Use Secure Networks and Tools
Remote workers should avoid public Wi-Fi where possible due to its high vulnerability. Instead, they should rely on personal hotspots or secure VPNs, which encrypt data and protect it from potential attackers on unsecured networks. Similarly, using secure video conferencing platforms and company-approved email systems helps reduce the risk of unauthorised access to communications.
Regular Penetration Testing and Red Teaming
Penetration testing and Red Team exercises are crucial for identifying vulnerabilities across their external and corporate networks, applications or devices before attackers can exploit them. By conducting Targeted Attack Simulations (TAS) or Red Team exercises that simulate exploiting vulnerabilities or gaps in remote/hybrid working environments companies can evaluate their overall security posture of their remote working infrastructure and focus resources on vulnerable areas to improve their defences against such attack vectors.
Regular Software Updates and Endpoint Protection
Ensuring that all devices, including personal ones used for work (BYOD), have up-to-date antivirus and firewall protection is crucial.
Regularly updating and patching software, coupled with continuous vulnerability assessments, is vital for maintaining a secure infrastructure. Cyber security as a Service (CSaaS) solutions, such as CyberLab Control, can help companies manage vulnerabilities effectively without overburdening internal teams.

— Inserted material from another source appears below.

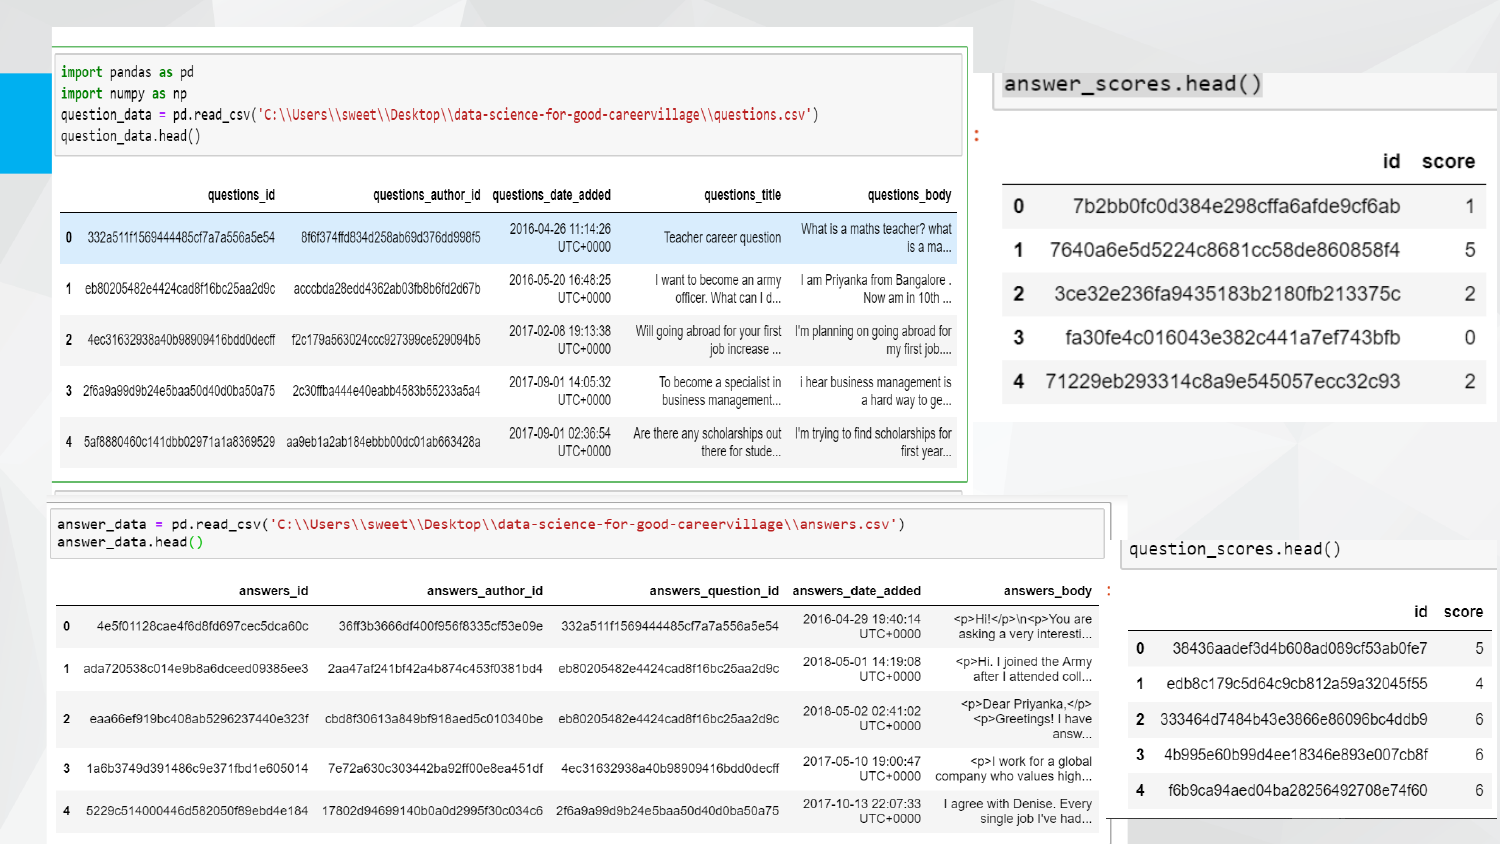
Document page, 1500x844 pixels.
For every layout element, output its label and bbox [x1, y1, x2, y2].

Phishing and Social Engineering Awareness Training
Employees are often the first line of defence against cyber threats. Regular training sessions on phishing, social engineering, and secure data handling can significantly reduce the risk of human error leading to a security breach
Managed Detection and Response (MDR)
Endpoint detection alone is no longer sufficient given today’s digital threat landscape. Organisations must now employ an “always-on” threat detection and monitoring capability. However, employing and retaining qualified cyber security analysts, engineers can very expensive and hard to come by, let alone the continuously high costs of using XDR and SIEM technologies. Running a 24/7 SOC (Security Operations Centre) in-house with experienced analysts and security experts with state-of-the-art defensive technologies are typically reserved for multi-national conglomerates and banks.
MDR services (Managed Detection and Response) provide continuous monitoring and analysis of an organisation’s entire estate, including endpoints, network traffic and activity logs. By outsourcing to experts, firms can ensure that threats are detected and mitigated in real-time, reducing the risk of a successful attack.